▶ WHAT NEEDS TO BE DONE
Write out the data exactly from its first line onward, ending with the line in which "of human squamous" appears.

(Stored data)
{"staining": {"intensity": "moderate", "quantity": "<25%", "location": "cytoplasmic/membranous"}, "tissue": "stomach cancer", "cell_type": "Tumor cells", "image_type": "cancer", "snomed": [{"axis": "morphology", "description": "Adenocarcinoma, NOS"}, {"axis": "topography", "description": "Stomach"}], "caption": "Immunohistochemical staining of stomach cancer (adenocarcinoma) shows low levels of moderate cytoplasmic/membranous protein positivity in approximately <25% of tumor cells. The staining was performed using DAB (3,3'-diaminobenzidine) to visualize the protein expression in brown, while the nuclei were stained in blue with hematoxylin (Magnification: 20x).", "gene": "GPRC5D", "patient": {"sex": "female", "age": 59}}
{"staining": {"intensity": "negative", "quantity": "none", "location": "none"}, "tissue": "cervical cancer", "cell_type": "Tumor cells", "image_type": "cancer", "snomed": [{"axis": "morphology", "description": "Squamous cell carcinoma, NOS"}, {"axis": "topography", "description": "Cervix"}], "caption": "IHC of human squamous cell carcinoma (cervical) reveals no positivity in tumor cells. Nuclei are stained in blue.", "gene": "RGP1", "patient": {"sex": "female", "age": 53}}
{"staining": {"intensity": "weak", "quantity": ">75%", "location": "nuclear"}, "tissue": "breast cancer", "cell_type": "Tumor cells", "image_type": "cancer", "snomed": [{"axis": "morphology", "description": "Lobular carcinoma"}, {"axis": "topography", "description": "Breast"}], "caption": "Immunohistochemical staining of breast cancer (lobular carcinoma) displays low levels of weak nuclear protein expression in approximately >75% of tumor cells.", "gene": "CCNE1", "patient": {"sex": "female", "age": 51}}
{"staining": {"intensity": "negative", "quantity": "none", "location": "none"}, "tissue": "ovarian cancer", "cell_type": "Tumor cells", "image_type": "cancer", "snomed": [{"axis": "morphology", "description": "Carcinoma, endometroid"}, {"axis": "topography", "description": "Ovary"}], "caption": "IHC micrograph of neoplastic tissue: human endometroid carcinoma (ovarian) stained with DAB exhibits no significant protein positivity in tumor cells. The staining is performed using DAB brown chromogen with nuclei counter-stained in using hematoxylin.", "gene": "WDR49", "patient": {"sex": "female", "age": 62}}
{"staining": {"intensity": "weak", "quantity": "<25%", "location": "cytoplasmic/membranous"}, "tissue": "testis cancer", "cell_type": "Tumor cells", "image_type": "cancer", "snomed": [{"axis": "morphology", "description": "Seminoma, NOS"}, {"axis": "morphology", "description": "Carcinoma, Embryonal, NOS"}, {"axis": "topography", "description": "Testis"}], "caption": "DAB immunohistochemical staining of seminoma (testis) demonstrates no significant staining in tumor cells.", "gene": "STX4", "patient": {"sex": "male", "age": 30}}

▶ OUTPUT OF THE EXERCISE
{"staining": {"intensity": "moderate", "quantity": "<25%", "location": "cytoplasmic/membranous"}, "tissue": "stomach cancer", "cell_type": "Tumor cells", "image_type": "cancer", "snomed": [{"axis": "morphology", "description": "Adenocarcinoma, NOS"}, {"axis": "topography", "description": "Stomach"}], "caption": "Immunohistochemical staining of stomach cancer (adenocarcinoma) shows low levels of moderate cytoplasmic/membranous protein positivity in approximately <25% of tumor cells. The staining was performed using DAB (3,3'-diaminobenzidine) to visualize the protein expression in brown, while the nuclei were stained in blue with hematoxylin (Magnification: 20x).", "gene": "GPRC5D", "patient": {"sex": "female", "age": 59}}
{"staining": {"intensity": "negative", "quantity": "none", "location": "none"}, "tissue": "cervical cancer", "cell_type": "Tumor cells", "image_type": "cancer", "snomed": [{"axis": "morphology", "description": "Squamous cell carcinoma, NOS"}, {"axis": "topography", "description": "Cervix"}], "caption": "IHC of human squamous cell carcinoma (cervical) reveals no positivity in tumor cells. Nuclei are stained in blue.", "gene": "RGP1", "patient": {"sex": "female", "age": 53}}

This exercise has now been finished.